The Giant's voice murmured in his ear. "I assumed that the ecotat would have days the same length as the Formic home world. If your previous entry was at Formic noon, you're now coming in at midnight."
"If they're nocturnal then this is day, same benefit," said Ender softly.
"If they're dusk feeders then this is dawn," said Cincinnatus. "And we're iced."
"I don't see any yet," said Carlotta.
They passed under two upward passages but Carlotta didn't tell them to go up. It wasn't until they came to a large opening to the left that she said, "This is one of the standpipes."
"Aren't those rocket tubes inside?" asked Cincinnatus.
"But all the controls run up between the standpipe and the hull," said Carlotta. "Let's at least take a look."
The passage was sealed off from the perimeter corridor -- an airtight seal, so that a breach in the hull would not suck air from the passages that ran the length of the ship. It opened with a lever like the one at the airlock.
Inside, there was a crescent-shaped space. The desiccated corpses of four Formic workers were discarded like broken dolls, some of their limbs broken off and randomly strewn. Cincinnatus couldn't help a momentary recoil.
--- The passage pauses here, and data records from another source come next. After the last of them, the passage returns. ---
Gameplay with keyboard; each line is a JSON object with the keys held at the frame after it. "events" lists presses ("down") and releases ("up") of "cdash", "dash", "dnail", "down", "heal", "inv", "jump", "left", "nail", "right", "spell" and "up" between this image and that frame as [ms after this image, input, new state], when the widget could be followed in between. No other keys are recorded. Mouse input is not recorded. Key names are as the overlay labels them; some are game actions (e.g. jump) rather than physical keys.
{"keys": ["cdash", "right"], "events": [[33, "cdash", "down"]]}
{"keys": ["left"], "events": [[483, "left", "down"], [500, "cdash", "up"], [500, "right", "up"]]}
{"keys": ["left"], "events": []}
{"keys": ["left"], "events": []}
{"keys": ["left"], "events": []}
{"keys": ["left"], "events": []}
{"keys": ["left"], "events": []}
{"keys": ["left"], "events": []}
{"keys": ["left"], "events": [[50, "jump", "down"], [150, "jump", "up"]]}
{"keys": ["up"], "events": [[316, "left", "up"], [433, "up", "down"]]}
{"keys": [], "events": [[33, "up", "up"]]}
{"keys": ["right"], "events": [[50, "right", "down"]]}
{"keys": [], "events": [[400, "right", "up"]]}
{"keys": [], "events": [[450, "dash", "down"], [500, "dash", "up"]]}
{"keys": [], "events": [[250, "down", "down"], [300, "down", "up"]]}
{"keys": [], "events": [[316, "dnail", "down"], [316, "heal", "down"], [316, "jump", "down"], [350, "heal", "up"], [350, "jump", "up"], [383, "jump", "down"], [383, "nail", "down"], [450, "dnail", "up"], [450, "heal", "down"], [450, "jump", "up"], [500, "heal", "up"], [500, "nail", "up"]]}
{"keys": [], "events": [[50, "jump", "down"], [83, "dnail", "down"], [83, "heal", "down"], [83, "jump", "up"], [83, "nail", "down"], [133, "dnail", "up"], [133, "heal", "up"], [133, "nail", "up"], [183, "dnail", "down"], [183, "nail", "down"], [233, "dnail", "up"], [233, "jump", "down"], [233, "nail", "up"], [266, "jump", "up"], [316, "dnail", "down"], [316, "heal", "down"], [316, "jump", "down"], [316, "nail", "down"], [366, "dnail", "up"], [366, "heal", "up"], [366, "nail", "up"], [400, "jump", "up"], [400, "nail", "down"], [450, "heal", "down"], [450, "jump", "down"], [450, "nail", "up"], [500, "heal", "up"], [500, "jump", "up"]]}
"I don't think they died here," said Ender almost at once. "They were probably thrust down here by the force of deceleration as the ark approached the planet. They were already completely dried up by then -- all this breakage came recently, and they've been dead for a century."
"So they died when the Hive Queen died," said Cincinnatus.
"Presumably," said Ender. "That's what Formics do."
"The rabs didn't eat them," said Carlotta.
"Guess they can't work the levers," said Cincinnatus.
"Not smart enough to understand them," said Ender. "They're strong and dextrous enough."
The whole length of this standpipe had apparently been sealed off from the rabs. They ran into no more corpses, and no hostiles, either. But when they came out of the standpipe passage into another perimeter corridor, it was a different story.
The air was filled with debris, floating like dustmotes in a beam of light. It took a moment to determine that they were body parts. The helmet's heat sensor showed Cincinnatus that there might be living creatures beyond the curve of the corridor in both directions, but none within line of sight.
Ender came through and began picking pieces out of the air to examine them.
"Bits of rab bodies, but also bits of other life-forms. Wings like insects. Really big ones. Lots of little skeletal bits, skin I don't recognize."
"En, stay close; Lot, can you tether him so you can tug him? Don't want any gaps opening."
He knew that Carlotta would obey, hooking a three-meter cable from herbelt to Ender's. He had no time to check, anyway, because rabs now came hurtling through the debris, rebounding from wall to floor to ceiling, scattering a hailstorm of bones and shells and wings and skin bits as they came. It was like intertwining tornadoes coming up the corridor.
Up the corridor. All at once Cincinnatus understood how useful Ender Wiggin's "enemy's gate is down" doctrine could be. Cincinnatus dropped onto his back and then braced his feet against the walls, the narrow way, and shot the spray down between his legs.
The spray -- if it worked on rabs at all -- was supposed to be very quick. It shot out from the nozzle in a fine aerosol fog, but at such speed that it filled the corridor for at least ten met
ers ahead. The smell was very faint.